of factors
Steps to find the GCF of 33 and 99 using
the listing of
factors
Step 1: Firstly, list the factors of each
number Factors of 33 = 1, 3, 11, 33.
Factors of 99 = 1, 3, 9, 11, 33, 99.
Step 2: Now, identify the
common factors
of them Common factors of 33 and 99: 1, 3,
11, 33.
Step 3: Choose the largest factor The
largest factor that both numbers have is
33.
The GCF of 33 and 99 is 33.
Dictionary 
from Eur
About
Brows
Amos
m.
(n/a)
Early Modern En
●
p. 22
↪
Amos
⁂
:: Description of the task ::
If a line in the records above contains "largest", copy that line.

:: Answer for this exercise ::
Step 3: Choose the largest factor The
largest factor that both numbers have is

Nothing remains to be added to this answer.